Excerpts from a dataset
========

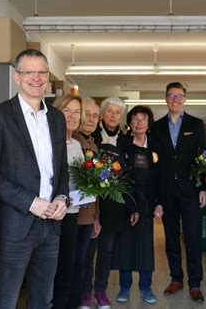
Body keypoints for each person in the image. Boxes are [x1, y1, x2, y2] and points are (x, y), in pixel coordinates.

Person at [0, 49, 69, 308]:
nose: (36, 77)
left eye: (41, 71)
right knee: (5, 299)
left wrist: (62, 197)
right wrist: (30, 202)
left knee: (44, 299)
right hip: (15, 226)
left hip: (51, 227)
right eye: (28, 71)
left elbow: (61, 167)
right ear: (16, 76)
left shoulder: (57, 118)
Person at [151, 81, 206, 302]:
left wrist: (203, 187)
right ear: (165, 99)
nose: (175, 100)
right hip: (167, 192)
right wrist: (157, 198)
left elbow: (204, 158)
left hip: (191, 190)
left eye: (179, 96)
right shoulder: (156, 127)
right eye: (171, 96)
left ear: (185, 99)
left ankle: (195, 283)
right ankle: (176, 278)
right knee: (171, 238)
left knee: (193, 237)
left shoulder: (197, 124)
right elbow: (155, 164)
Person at [83, 97, 138, 309]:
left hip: (115, 206)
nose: (113, 115)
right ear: (102, 114)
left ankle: (101, 291)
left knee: (106, 252)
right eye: (109, 111)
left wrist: (132, 206)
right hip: (91, 203)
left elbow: (129, 176)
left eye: (117, 112)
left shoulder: (126, 141)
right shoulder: (91, 136)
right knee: (87, 251)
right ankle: (85, 292)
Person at [113, 105, 163, 305]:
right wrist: (130, 206)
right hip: (127, 202)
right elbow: (119, 175)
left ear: (149, 123)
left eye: (143, 119)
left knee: (145, 247)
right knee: (125, 246)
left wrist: (159, 204)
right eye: (135, 119)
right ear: (130, 123)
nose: (139, 122)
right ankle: (125, 287)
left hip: (148, 203)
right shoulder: (122, 142)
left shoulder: (156, 146)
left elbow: (160, 178)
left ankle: (145, 287)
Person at [51, 94, 84, 309]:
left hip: (72, 215)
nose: (72, 116)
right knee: (51, 270)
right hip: (52, 215)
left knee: (67, 268)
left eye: (76, 112)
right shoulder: (52, 142)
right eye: (67, 111)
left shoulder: (77, 144)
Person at [68, 97, 101, 309]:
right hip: (72, 215)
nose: (90, 119)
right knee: (71, 265)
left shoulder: (92, 143)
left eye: (94, 115)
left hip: (88, 216)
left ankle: (80, 300)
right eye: (86, 114)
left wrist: (96, 217)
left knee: (83, 263)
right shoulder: (73, 141)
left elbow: (95, 188)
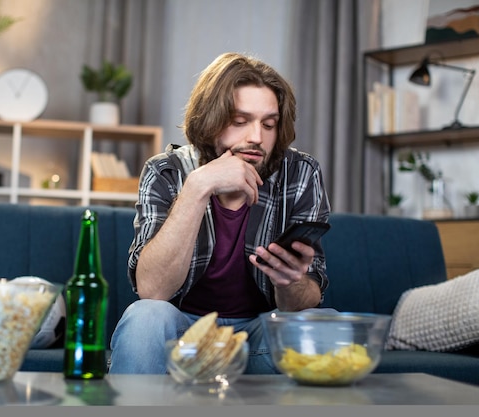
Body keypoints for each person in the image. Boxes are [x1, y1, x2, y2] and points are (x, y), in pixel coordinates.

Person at [108, 52, 331, 374]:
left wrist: (290, 282)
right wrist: (198, 187)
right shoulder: (166, 171)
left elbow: (308, 298)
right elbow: (152, 289)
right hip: (183, 333)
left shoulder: (300, 173)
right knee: (146, 317)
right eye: (240, 121)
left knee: (319, 324)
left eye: (269, 124)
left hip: (260, 334)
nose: (256, 137)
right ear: (209, 120)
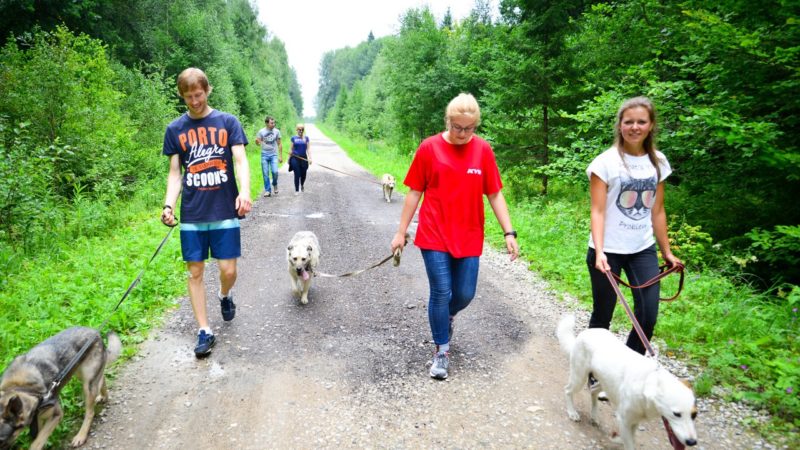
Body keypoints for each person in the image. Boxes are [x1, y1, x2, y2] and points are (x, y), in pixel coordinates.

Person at [390, 93, 520, 380]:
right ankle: (441, 351)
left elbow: (495, 193)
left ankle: (447, 317)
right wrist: (401, 232)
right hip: (434, 232)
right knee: (441, 291)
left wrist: (508, 232)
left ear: (476, 125)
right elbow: (414, 191)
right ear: (447, 121)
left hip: (469, 234)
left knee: (464, 293)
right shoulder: (429, 148)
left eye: (469, 128)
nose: (462, 133)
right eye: (457, 127)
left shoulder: (483, 150)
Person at [160, 67, 252, 358]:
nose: (194, 101)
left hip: (224, 207)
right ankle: (204, 330)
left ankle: (224, 295)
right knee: (195, 271)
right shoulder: (175, 129)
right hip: (193, 212)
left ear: (207, 90)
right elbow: (175, 174)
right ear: (182, 95)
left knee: (228, 270)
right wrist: (168, 205)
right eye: (188, 96)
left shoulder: (227, 122)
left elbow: (240, 160)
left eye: (198, 94)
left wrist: (245, 191)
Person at [585, 96, 681, 356]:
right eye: (629, 122)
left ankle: (629, 368)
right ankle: (596, 372)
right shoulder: (604, 163)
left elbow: (657, 210)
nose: (634, 127)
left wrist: (667, 252)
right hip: (608, 250)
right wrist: (601, 252)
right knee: (603, 315)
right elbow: (598, 210)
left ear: (651, 125)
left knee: (648, 315)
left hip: (642, 248)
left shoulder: (658, 161)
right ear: (620, 125)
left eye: (641, 121)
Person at [255, 116, 283, 197]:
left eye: (274, 123)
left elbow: (279, 144)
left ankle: (274, 183)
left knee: (275, 172)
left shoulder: (277, 131)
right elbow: (258, 143)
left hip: (274, 154)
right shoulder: (261, 131)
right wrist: (256, 142)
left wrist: (280, 156)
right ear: (267, 123)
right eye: (271, 123)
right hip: (264, 155)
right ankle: (267, 190)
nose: (273, 124)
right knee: (265, 173)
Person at [288, 124, 311, 195]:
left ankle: (302, 184)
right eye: (299, 129)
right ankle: (297, 190)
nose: (301, 131)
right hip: (295, 157)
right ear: (297, 130)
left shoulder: (306, 138)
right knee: (297, 174)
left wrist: (310, 158)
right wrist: (289, 158)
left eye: (302, 129)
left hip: (303, 158)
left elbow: (308, 149)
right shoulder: (293, 138)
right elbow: (291, 149)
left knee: (303, 174)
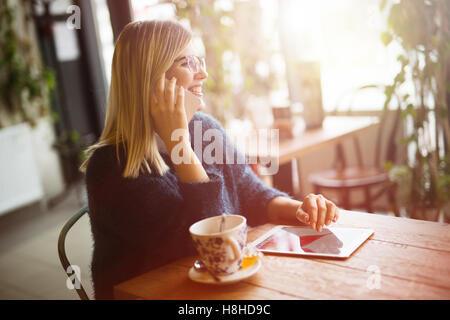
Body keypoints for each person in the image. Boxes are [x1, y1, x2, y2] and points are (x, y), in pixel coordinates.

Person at [80, 20, 339, 300]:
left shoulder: (205, 128)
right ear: (150, 79)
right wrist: (179, 144)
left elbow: (253, 194)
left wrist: (302, 208)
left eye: (200, 60)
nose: (203, 73)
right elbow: (211, 247)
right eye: (188, 62)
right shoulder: (111, 166)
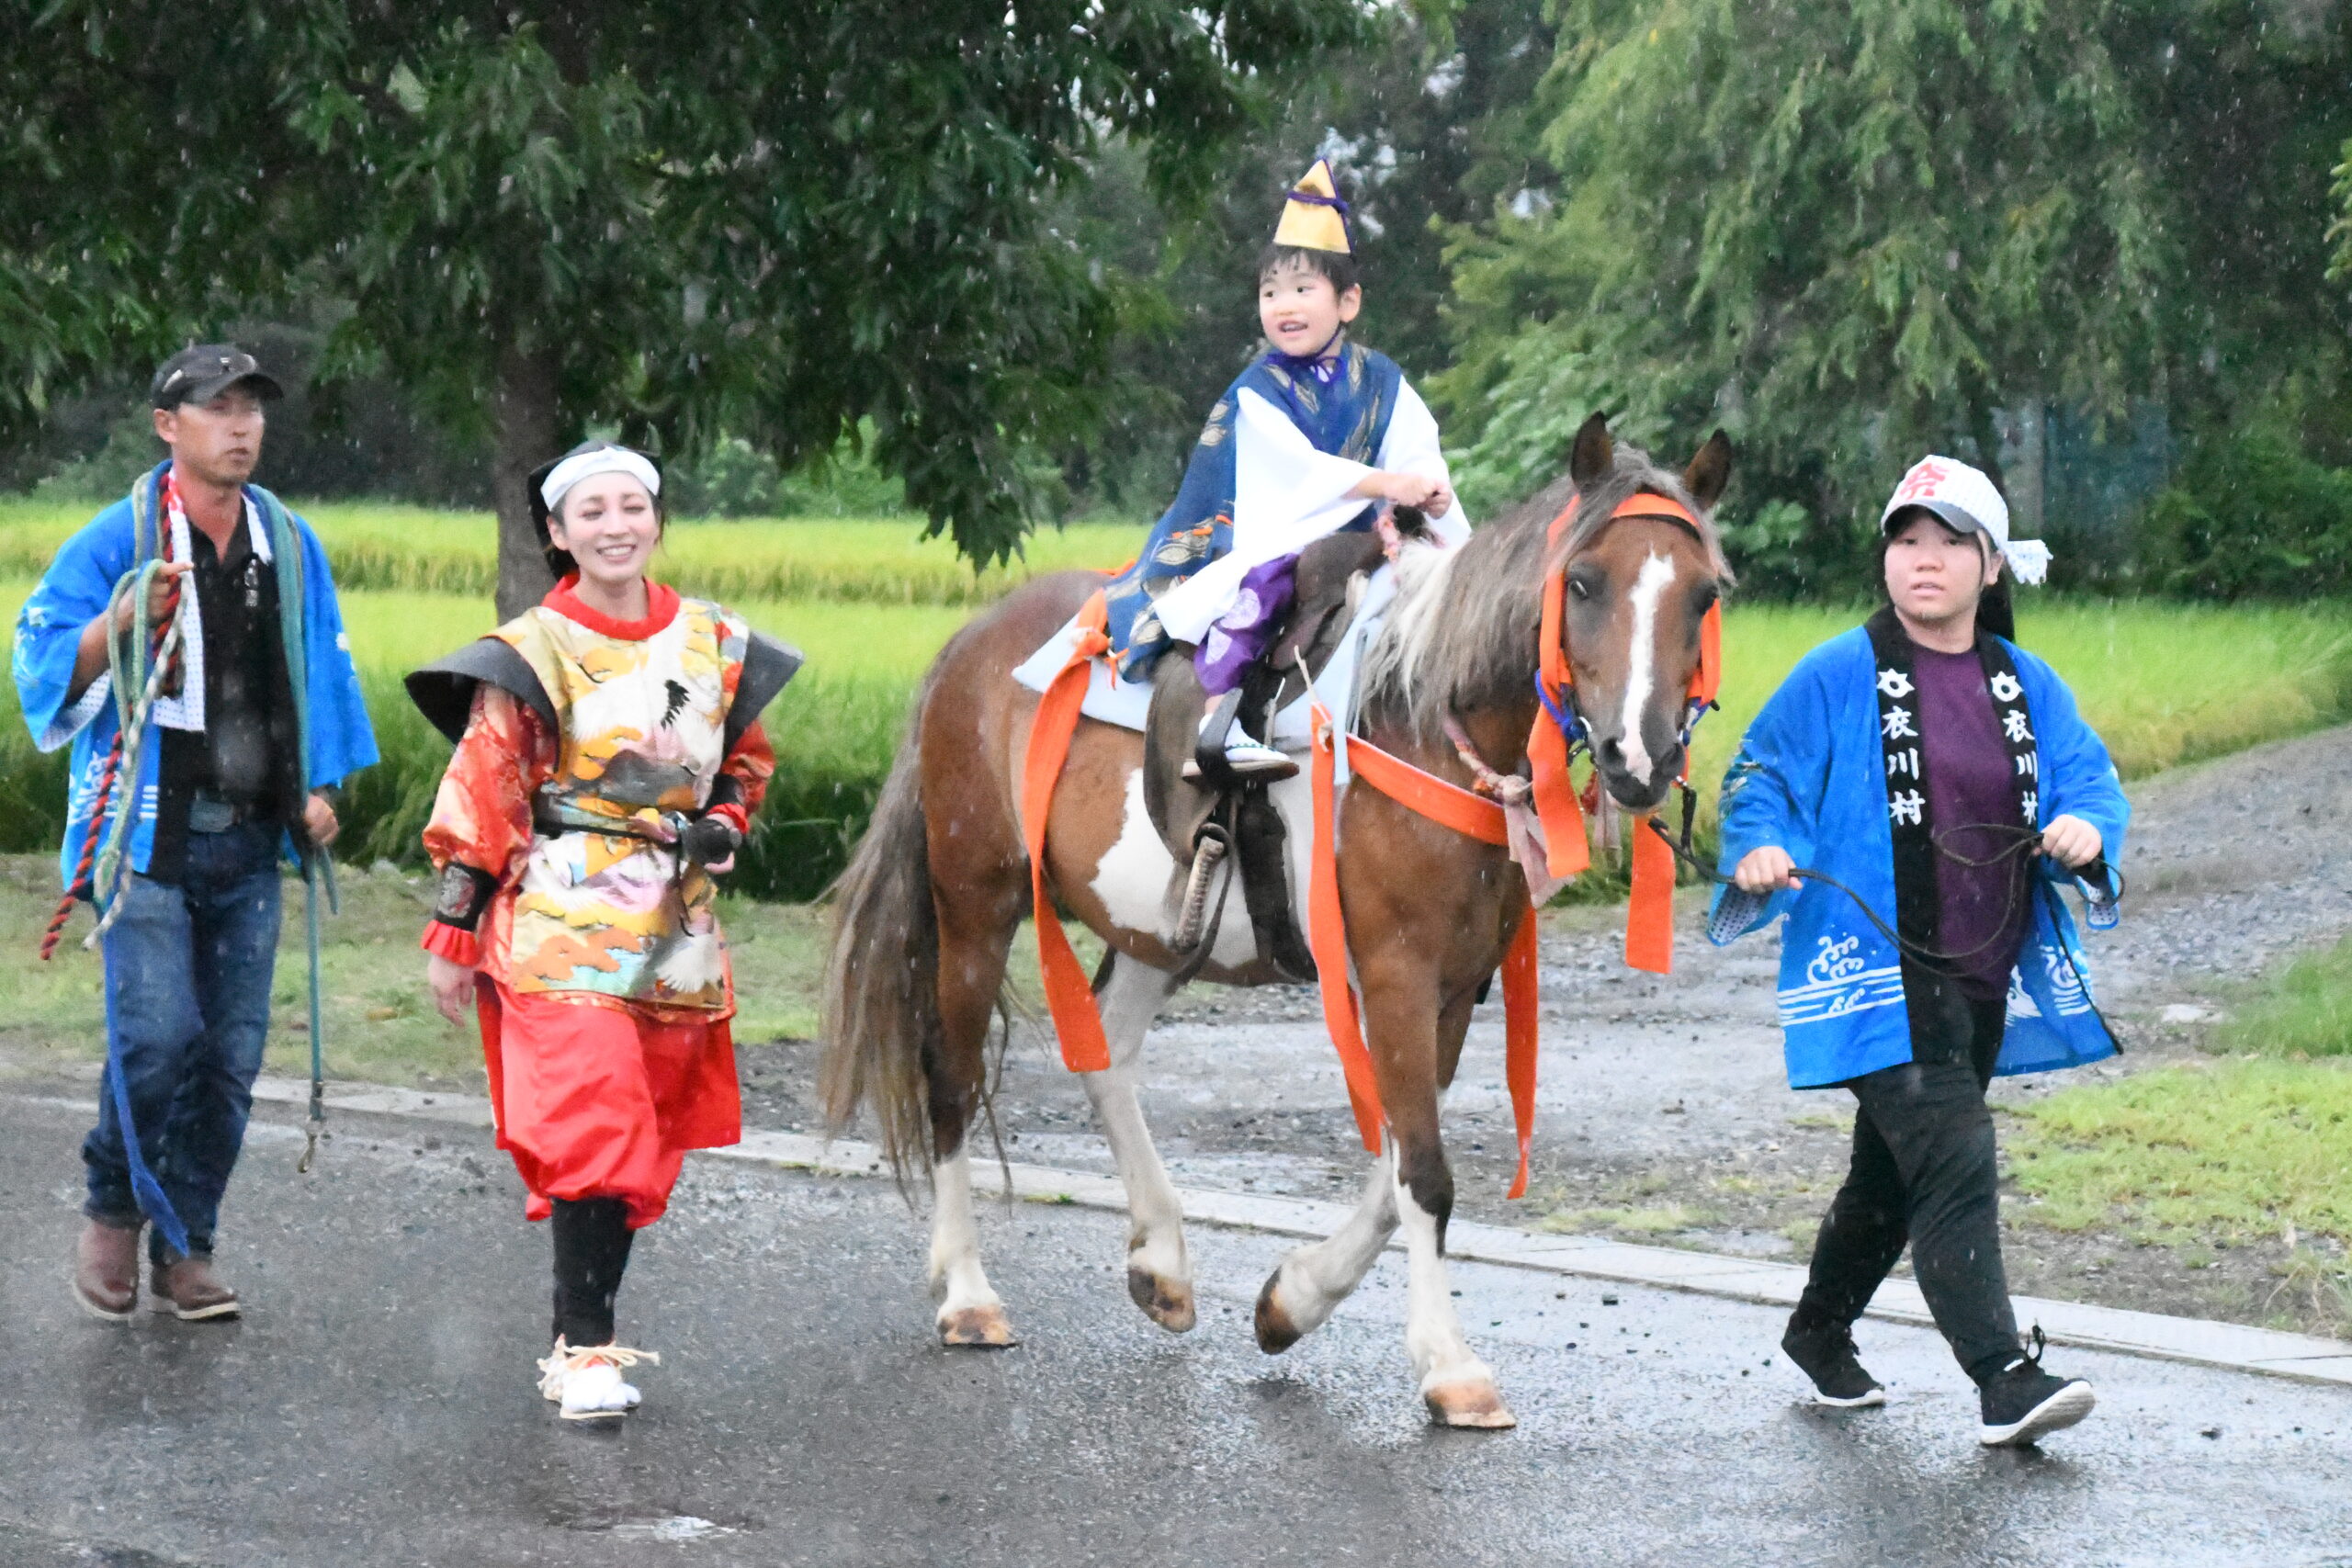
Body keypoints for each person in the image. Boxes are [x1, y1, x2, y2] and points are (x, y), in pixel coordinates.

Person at [1709, 456, 2129, 1448]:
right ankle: (2003, 1378)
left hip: (1979, 971)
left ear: (1991, 566)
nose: (1923, 562)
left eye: (1948, 543)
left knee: (1889, 1179)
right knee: (1954, 1153)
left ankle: (1817, 1332)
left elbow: (2090, 783)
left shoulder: (2027, 683)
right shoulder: (1835, 672)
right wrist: (1761, 843)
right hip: (1867, 969)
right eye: (1906, 541)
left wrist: (2085, 831)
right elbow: (1756, 774)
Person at [406, 442, 798, 1421]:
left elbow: (744, 763)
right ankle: (588, 1350)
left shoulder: (716, 639)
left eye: (632, 506)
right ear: (557, 533)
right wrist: (455, 928)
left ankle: (575, 1326)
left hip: (672, 917)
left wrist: (725, 823)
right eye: (591, 512)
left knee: (646, 1131)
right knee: (597, 1112)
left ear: (656, 520)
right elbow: (488, 779)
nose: (615, 525)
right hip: (557, 904)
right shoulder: (533, 649)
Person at [16, 344, 377, 1324]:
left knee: (230, 1054)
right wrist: (115, 626)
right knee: (157, 1040)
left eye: (250, 406)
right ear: (166, 426)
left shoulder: (287, 542)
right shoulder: (114, 537)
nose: (241, 425)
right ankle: (111, 1206)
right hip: (146, 834)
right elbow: (43, 655)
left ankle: (188, 1243)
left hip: (254, 835)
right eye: (215, 407)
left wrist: (319, 786)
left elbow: (320, 671)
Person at [1102, 158, 1465, 779]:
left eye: (1302, 289)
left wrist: (1426, 486)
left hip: (1367, 528)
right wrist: (1387, 484)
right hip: (1271, 528)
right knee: (1265, 588)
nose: (1283, 306)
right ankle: (1220, 724)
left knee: (1444, 595)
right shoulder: (1258, 388)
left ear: (1348, 301)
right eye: (1271, 292)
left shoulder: (1381, 379)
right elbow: (1296, 473)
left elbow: (1415, 445)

========

[THE TASK]
Exactly and exclusively, repeat the lines from the line that contains "right elbow: (1756, 774)" through the end of the records, both ends included.

[RESULT OF THE TASK]
right elbow: (1756, 774)
Person at [406, 442, 798, 1421]:
left elbow: (744, 763)
right ankle: (588, 1350)
left shoulder: (716, 639)
left eye: (632, 506)
right ear: (557, 533)
right wrist: (455, 928)
left ankle: (575, 1326)
left hip: (672, 917)
left wrist: (725, 823)
right eye: (591, 512)
left knee: (646, 1131)
right knee: (597, 1112)
left ear: (656, 520)
right elbow: (488, 779)
nose: (615, 525)
right hip: (557, 904)
right shoulder: (533, 649)
Person at [16, 344, 377, 1324]:
left knee: (230, 1054)
right wrist: (115, 626)
right knee: (157, 1040)
left eye: (250, 406)
right ear: (166, 426)
left shoulder: (287, 542)
right shoulder: (114, 537)
nose: (241, 425)
right ankle: (111, 1206)
right hip: (146, 834)
right elbow: (43, 655)
left ankle: (188, 1243)
left hip: (254, 835)
right eye: (215, 407)
left wrist: (319, 786)
left elbow: (320, 671)
Person at [1102, 158, 1465, 779]:
left eye: (1302, 289)
left wrist: (1426, 486)
left hip: (1367, 528)
right wrist: (1387, 484)
right hip: (1271, 528)
right knee: (1265, 588)
nose: (1283, 306)
right ankle: (1220, 724)
left knee: (1444, 595)
right shoulder: (1258, 388)
left ear: (1348, 301)
right eye: (1271, 292)
left shoulder: (1381, 379)
right elbow: (1296, 473)
left elbow: (1415, 445)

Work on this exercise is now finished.